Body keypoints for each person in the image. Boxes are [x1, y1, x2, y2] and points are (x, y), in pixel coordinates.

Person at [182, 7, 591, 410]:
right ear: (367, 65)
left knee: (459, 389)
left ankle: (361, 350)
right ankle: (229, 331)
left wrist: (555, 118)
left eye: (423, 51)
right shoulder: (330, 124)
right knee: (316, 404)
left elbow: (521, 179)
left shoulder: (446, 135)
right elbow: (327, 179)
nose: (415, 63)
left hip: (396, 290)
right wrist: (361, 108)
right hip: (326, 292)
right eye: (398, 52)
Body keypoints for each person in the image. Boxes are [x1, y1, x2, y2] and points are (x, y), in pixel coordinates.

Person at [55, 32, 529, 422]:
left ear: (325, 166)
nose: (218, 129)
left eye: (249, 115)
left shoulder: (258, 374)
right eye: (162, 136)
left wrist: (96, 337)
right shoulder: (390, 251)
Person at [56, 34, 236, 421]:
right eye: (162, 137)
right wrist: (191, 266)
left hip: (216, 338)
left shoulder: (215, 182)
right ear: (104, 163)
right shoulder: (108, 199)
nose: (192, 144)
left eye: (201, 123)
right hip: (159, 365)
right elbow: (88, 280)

▬▬▬▬▬▬▬▬▬▬

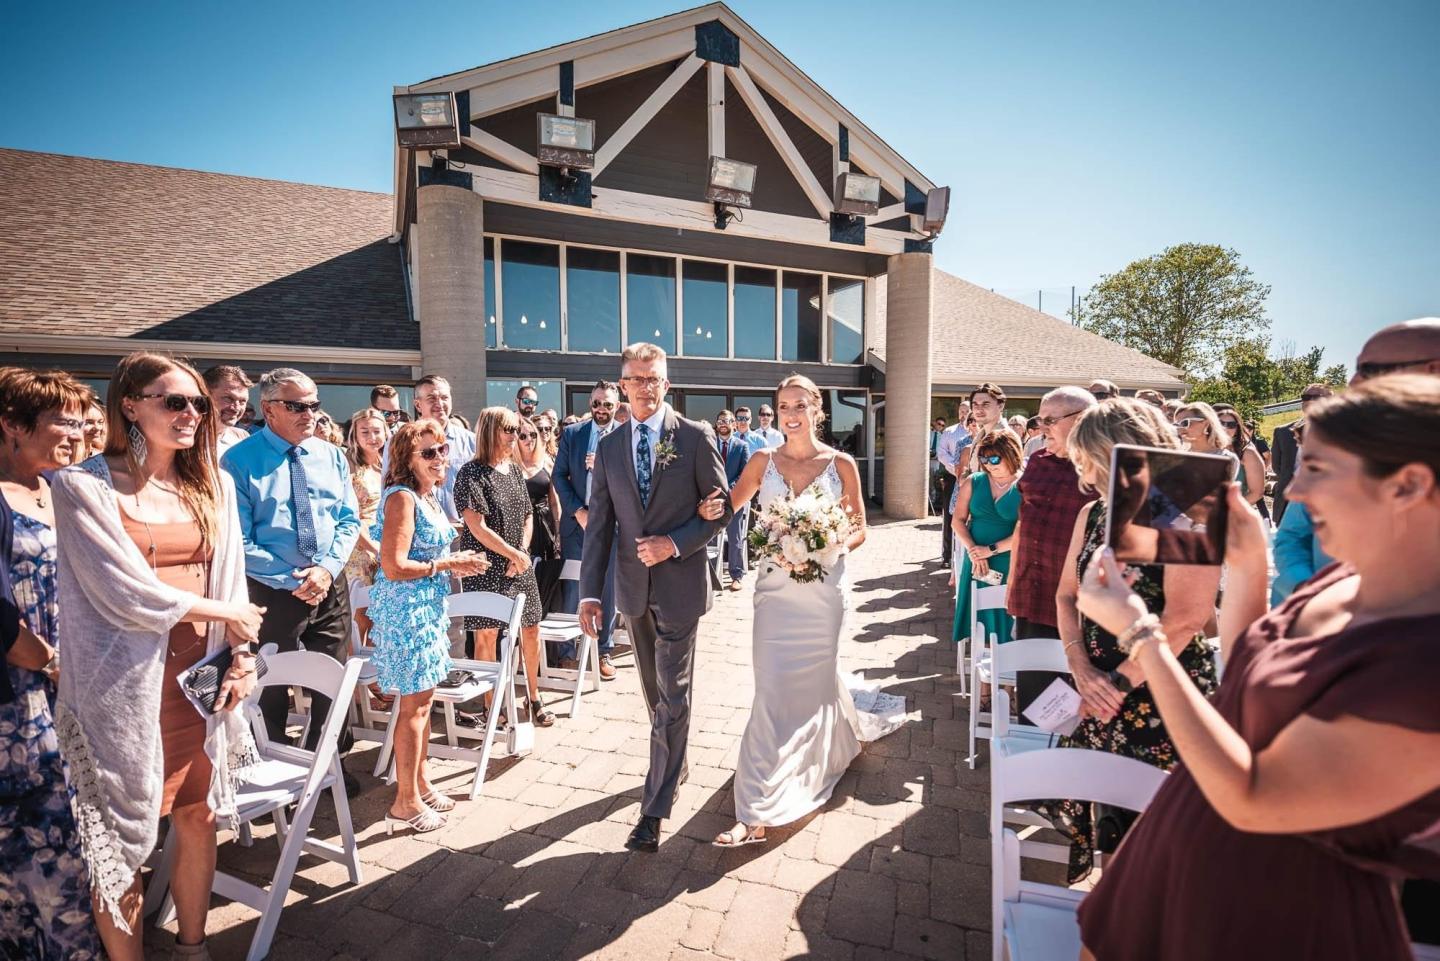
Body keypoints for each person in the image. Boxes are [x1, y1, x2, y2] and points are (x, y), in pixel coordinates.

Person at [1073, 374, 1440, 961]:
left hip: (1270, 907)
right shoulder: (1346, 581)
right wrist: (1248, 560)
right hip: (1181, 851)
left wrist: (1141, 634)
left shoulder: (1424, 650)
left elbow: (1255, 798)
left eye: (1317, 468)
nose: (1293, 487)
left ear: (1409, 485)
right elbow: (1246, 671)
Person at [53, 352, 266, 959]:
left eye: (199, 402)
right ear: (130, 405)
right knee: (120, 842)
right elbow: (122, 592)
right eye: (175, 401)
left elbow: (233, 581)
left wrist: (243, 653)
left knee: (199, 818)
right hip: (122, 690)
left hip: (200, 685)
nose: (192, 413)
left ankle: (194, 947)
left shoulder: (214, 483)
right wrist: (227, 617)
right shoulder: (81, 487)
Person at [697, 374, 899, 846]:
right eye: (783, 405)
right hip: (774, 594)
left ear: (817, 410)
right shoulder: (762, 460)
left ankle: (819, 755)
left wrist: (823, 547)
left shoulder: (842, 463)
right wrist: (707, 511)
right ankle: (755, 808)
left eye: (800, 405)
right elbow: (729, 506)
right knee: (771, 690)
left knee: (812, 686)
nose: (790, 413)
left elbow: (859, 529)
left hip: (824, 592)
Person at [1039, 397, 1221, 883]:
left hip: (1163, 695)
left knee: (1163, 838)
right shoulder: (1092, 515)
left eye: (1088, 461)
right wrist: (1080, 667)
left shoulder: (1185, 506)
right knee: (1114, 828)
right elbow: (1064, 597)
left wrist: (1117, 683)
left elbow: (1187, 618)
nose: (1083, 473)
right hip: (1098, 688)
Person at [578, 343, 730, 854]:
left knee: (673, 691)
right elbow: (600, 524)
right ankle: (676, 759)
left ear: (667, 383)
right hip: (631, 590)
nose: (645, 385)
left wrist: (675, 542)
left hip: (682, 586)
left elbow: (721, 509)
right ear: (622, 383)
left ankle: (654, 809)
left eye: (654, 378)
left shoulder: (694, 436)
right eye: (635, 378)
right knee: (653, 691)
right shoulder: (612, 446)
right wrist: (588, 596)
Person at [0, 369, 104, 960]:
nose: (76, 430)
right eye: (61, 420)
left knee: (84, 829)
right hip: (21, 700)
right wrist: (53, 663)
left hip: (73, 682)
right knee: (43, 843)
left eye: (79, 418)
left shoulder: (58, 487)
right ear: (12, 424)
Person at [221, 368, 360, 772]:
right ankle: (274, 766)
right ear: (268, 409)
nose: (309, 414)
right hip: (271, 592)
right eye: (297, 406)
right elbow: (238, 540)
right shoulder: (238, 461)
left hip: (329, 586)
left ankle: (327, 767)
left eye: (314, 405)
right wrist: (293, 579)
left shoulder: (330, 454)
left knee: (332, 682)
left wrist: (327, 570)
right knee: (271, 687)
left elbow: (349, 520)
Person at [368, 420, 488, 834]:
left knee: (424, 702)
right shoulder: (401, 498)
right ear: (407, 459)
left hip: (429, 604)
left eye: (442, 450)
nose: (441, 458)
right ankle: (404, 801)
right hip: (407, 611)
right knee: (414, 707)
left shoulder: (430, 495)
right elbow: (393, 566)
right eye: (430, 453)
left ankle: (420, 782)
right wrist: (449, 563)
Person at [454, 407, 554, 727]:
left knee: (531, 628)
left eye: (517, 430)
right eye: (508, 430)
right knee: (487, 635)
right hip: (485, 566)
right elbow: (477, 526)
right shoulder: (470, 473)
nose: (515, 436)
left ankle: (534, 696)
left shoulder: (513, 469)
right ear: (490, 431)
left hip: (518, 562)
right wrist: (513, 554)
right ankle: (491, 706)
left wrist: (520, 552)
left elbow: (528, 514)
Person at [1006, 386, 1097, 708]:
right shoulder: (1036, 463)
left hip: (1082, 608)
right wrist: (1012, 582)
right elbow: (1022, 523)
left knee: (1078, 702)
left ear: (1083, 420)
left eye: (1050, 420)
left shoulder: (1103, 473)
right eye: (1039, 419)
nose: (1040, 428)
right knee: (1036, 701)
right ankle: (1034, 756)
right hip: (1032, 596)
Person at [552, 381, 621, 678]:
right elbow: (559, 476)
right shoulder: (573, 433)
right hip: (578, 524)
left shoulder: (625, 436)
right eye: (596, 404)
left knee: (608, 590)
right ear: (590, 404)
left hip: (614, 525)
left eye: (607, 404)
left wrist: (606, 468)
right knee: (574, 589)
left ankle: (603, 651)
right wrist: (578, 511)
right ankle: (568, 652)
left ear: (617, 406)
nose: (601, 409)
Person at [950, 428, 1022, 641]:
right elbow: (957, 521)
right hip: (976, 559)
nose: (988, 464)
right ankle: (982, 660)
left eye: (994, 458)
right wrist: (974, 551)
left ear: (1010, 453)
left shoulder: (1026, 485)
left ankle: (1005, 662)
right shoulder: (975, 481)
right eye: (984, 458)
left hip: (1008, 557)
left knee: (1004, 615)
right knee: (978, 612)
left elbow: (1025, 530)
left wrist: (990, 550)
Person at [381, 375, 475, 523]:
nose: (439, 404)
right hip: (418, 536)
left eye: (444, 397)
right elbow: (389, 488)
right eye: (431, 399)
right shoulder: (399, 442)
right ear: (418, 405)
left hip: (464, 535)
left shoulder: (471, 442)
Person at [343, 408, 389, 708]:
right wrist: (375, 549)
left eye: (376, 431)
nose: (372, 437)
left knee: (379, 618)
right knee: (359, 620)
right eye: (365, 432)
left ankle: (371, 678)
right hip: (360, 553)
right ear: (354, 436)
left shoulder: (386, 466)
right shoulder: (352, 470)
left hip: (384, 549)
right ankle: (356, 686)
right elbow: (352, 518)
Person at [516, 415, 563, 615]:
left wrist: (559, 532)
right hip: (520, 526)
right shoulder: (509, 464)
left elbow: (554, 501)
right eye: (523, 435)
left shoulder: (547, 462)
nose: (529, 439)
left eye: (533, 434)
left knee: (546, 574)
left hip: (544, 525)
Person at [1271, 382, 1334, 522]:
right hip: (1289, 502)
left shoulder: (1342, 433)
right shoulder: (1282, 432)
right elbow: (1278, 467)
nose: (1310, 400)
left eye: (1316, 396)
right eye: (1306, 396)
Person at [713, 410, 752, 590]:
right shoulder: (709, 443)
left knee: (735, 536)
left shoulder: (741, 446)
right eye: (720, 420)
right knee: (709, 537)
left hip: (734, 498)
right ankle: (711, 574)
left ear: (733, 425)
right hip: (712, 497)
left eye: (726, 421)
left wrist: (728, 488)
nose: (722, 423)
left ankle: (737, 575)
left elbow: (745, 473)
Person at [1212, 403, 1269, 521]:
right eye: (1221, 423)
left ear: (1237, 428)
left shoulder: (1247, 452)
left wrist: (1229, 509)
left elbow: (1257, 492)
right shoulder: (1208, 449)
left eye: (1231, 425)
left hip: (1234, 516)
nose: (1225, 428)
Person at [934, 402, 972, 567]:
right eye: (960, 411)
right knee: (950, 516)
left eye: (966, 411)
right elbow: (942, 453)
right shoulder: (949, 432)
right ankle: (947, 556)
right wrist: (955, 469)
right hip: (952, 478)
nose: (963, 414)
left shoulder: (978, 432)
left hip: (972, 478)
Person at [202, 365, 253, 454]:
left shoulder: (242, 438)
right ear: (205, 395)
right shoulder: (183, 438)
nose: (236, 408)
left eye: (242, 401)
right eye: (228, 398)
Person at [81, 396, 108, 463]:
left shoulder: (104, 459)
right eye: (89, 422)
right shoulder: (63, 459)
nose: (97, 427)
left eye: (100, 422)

▬▬▬▬▬▬▬▬▬▬

WHAT TO PRODUCE: Everything above from the line containing "right knee: (574, 589)" through the line containing "left eye: (994, 458)" must be copied exactly. Nothing outside that range belongs in the answer.

SOLUTION TO THE PROBLEM:
right knee: (574, 589)
left ankle: (603, 651)
right wrist: (578, 511)
right ankle: (568, 652)
left ear: (617, 406)
nose: (601, 409)
Person at [950, 428, 1022, 641]:
right elbow: (957, 521)
right hip: (976, 559)
nose: (988, 464)
right ankle: (982, 660)
left eye: (994, 458)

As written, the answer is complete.